Top 25 Significant Quotes By Chinua Achebe You Should Read


  • I did not think of writing as a career and I don’t think that I did this ever really, but I think of writing as something that I could do, I should do alongside whatever else I was doing. It simply grew on me.


  • In dealing with a man who thinks you are a fool, it is good sometimes to remind him that you know what he knows but have chosen to appear foolish for the sake of peace.

  • There is that great proverb — that until the lions have their own historians, the history of the hunt will always glorify the hunter.

  • Those who are talking sharia in Nigeria are really just politicians exploiting what they think is available. But if it should turn out that there are in fact whole sections of the country which believe that it is legitimate to chop off peoples hands because they stole a hen – if that should really turn out to be the genuine belief of responsible, educated people in the North than I would say there is no chance. But I do not believe that is the case. The sharia was always there but it was never force onto non-Muslims and it was not ever applied in the area of criminal law.

  • Nobody can teach me who I am. You can describe parts of me, but who I am – and what I need – is something I have to find out myself.

  • We cannot trample upon the humanity of others without devaluing our own. The Igbo, always practical, put it concretely in their proverb Onye ji onye n’ani ji onwe ya: ‘He who will hold another down in the mud must stay in the mud to keep him down.’

  • The white man is very clever. He came quietly and peaceably with his religion. We were amused at his foolishness and allowed him to stay. Now he has won our brothers, and our clan can no longer act like one. He has put a knife on the things that held us together and we have fallen apart.

  • Art is created to make us, to make our passage through the world better, fruitful – and I would say that every story in the end, if it is good, tells us something. This is actually what I meant when I said a novelist is a teacher. Which is why I am constantly dealing with “didactic”. Now a teacher in the sense I use it is not somebody who has the profession of standing in front of children, with a piece of chalk in his hand scribbling on the blackboard. That is not the teacher I have in mind. The teacher I have in mind is something less tangible.

  • Mosquito […] had asked Ear to marry him, whereupon Ear fell on the floor in uncontrollable laughter. “How much longer do you think you will live?” she asked. “You are already a skeleton.” Mosquito went away humiliated, and any time he passed her way he told Ear that he was still alive.

  • People go to Africa and confirm what they already have in their heads and so they fail to see what is there in front of them. This is what people have come to expect. Its not viewed as a serious continent. Its a place of strange, bizarre and illogical things, where people dont do what common sense demands.

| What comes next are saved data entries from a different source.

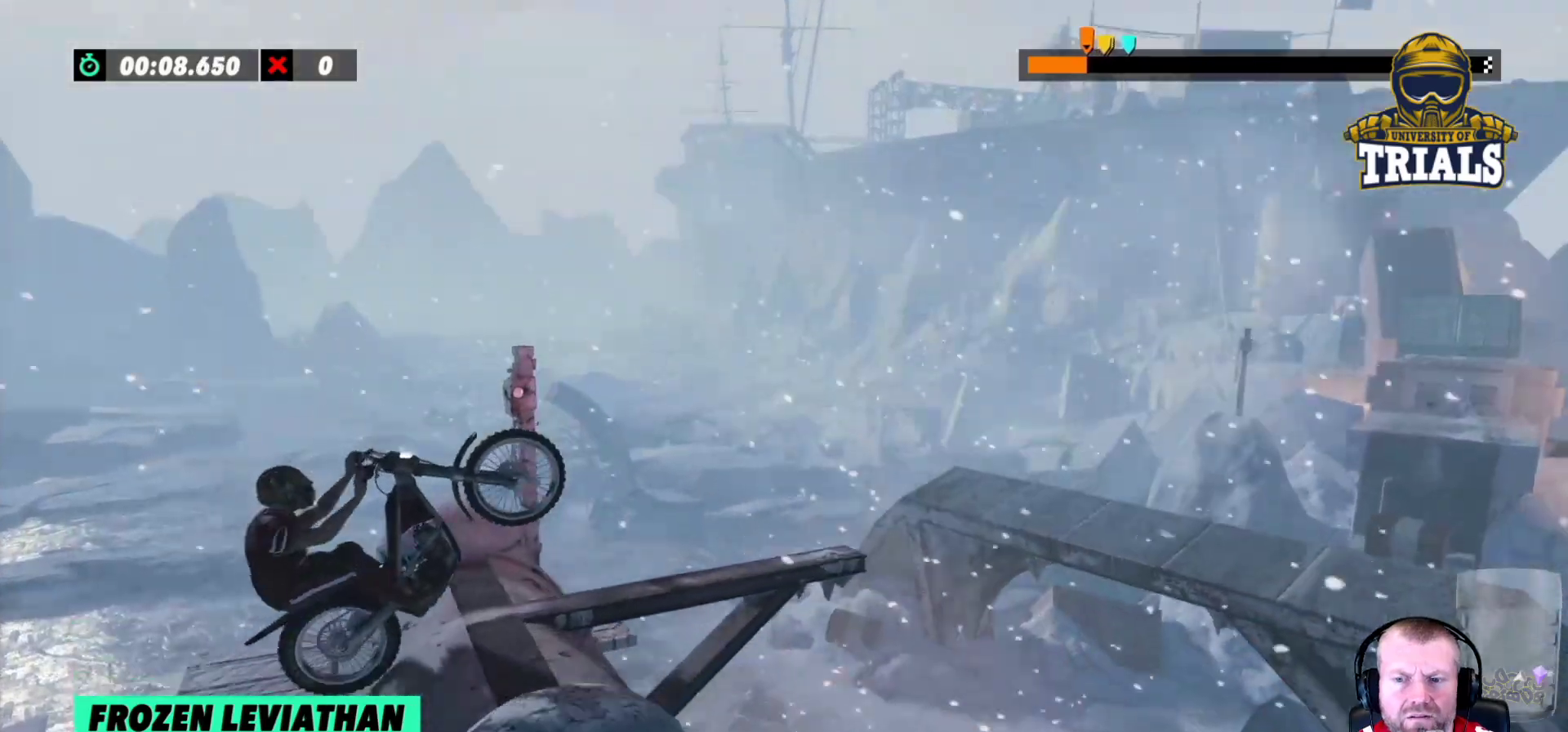
{"buttons": [], "left_stick": "center", "events": [[17, "left_stick", "left"], [117, "R2", "up"], [283, "left_stick", "center"]]}
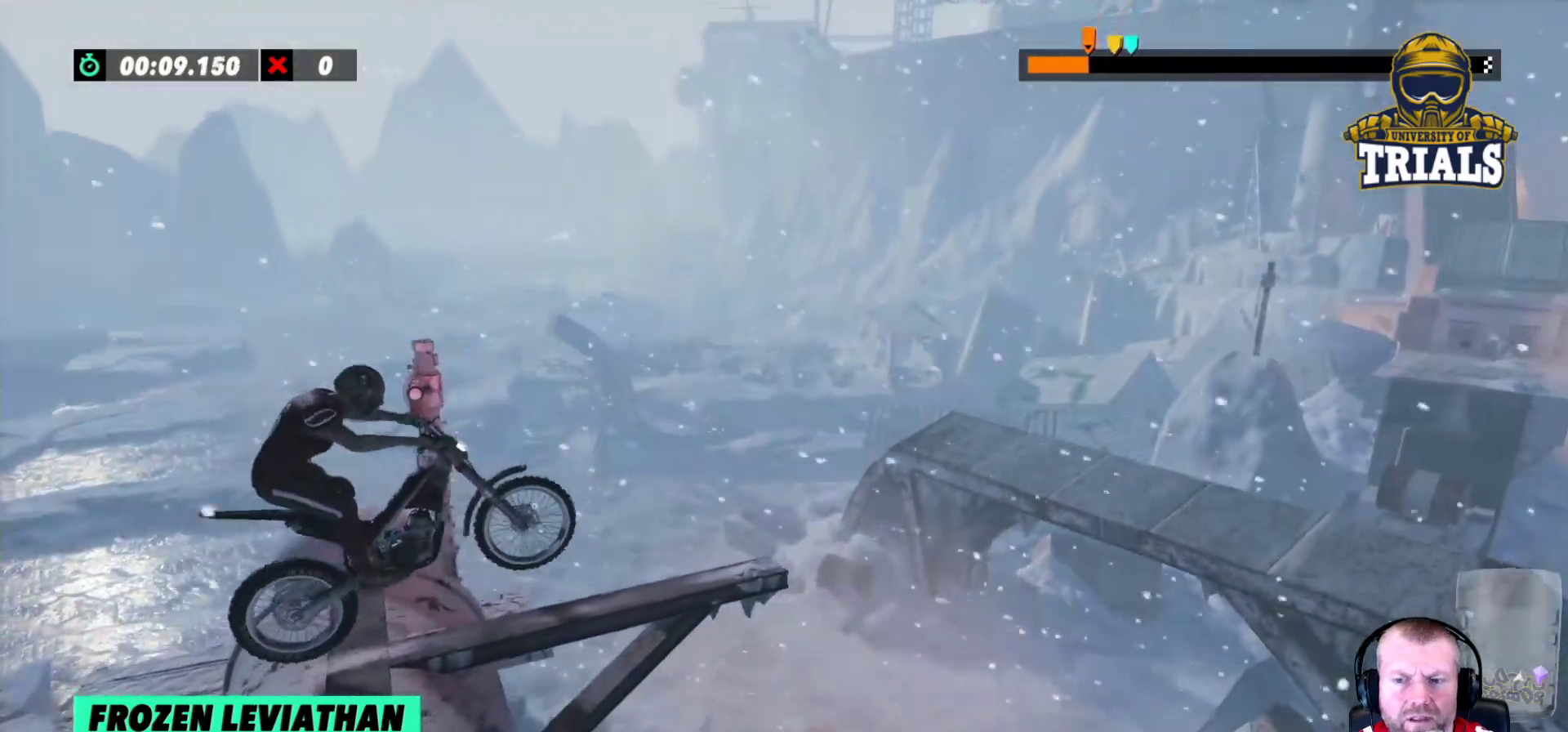
{"buttons": ["R2"], "left_stick": "right", "events": [[67, "R2", "down"], [250, "left_stick", "left"], [500, "left_stick", "right"]]}
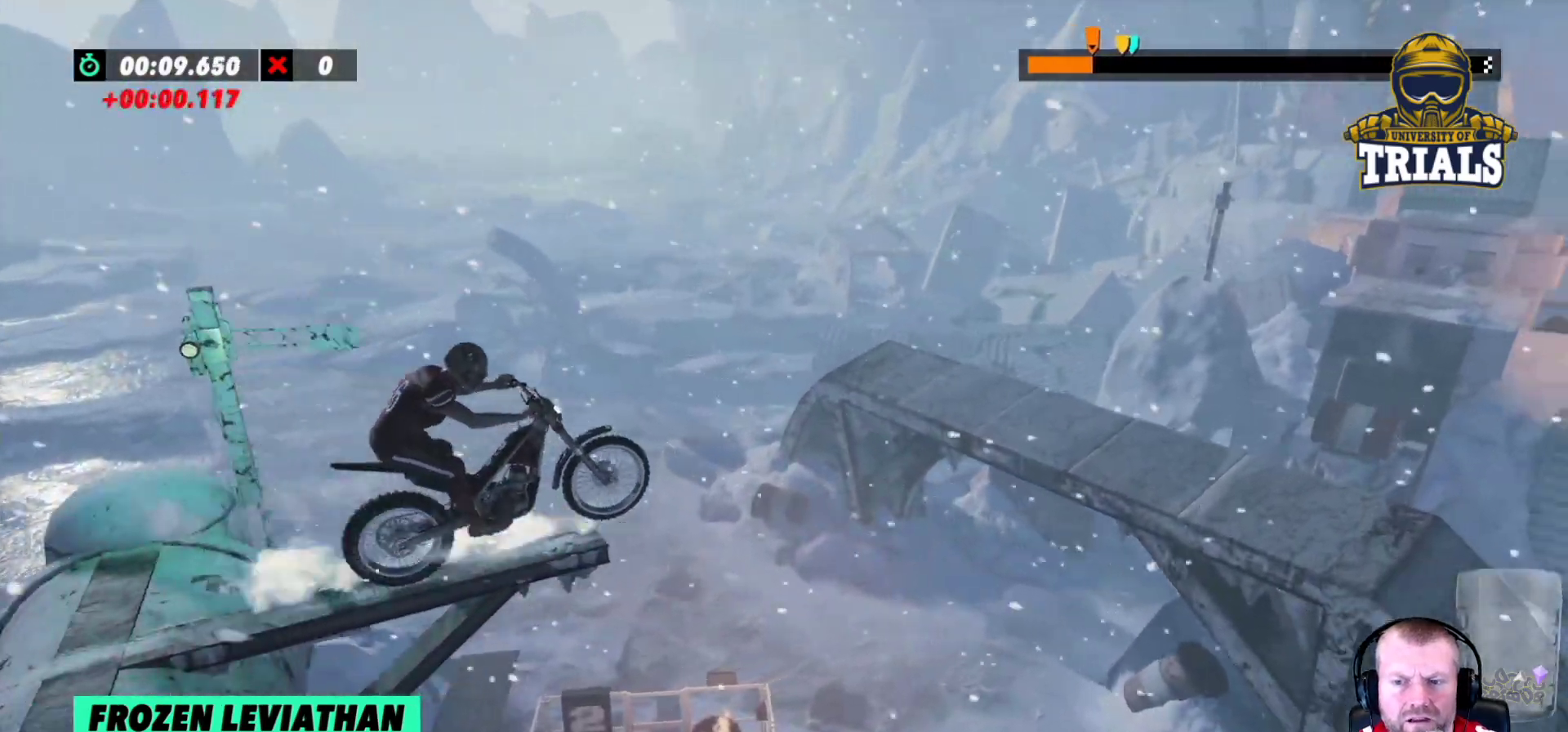
{"buttons": [], "left_stick": "center", "events": [[167, "left_stick", "left"], [367, "R2", "up"], [483, "left_stick", "center"]]}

  • The trouble with Nigeria is simply and squarely a failure of leadership. There is nothing basically wrong with the Nigerian land or climate or water or air or anything else. The Nigerian problem is the unwillingness or inability of its leaders to rise to the responsibility, to the challenge of personal example which are the hallmarks of true leadership.

  • Children are very fair minded, they really are.

  • If you only hear one side of the story, you have no understanding at all.

  • If you were to loose the habit of making the effort to get the book and read the words one by one you would have lost something terribly important. So I think that we have a task to ensure that this doesn’t happen.

  • Africa is to Europe as the picture is to Dorian Gray-a carrier onto whom the master unloads his physical & moral deformities

  • It is not quite true to say that I am not an advocate of writing in African languages. What I think is, one has to think about what is practicable.

  • People say that if you find water rising up to your ankle, that’s the time to do something about it, not when it’s around your neck.

  • We don’t want to be simply wandering about without some kind of reason, we want our presence here to have a purpose, and that we are not going to end here, we are going to proceed somewhere else, and also that we didn’t begin here, that we began somewhere else and all that living, all that elaborate account of our presence seems to be quite basic to our nature and so this is what literacy taps into.

  • I find Nigeria very frustrating. I am not alone in this. There are many Nigerians abroad. As you know, the brain drain is just incredible. And when we talk to one another and there is a certain sense of frustration and but I struggle not to let the frustration degenerate into dispair.

  • When brothers fight to death a stranger inherit their father’s estate

  • One of the truest tests of integrity is its blunt refusal to be compromised.

  • The damage done in one year can sometimes take ten or twenty years to repair.

  • Man is sitting disconsolate on an anthill one morning. God asks him what the matter is and man replies that the soil is too swampy for the cultivation of the yams which God has directed him to grow. God tells him to bring in a blacksmith to dry the soil with his bellows. The contribution of humanity to this creation is so important. God could have made the world perfect if he had wanted. But he made it the way it is. So that there is a constant need for us to discuss and cooperate to make it more habitable, so the soil can yield, you see.

  • We live in a society that is in transition from oral to written. There are oral stories that are still there, not exactly in their full magnificence, but still strong in their differentness from written stories. Each mode has its ways and methods and rules. They can reinforce each other; this is the advantage my generation has – we can bring to the written story something of that energy of the story told by word of mouth.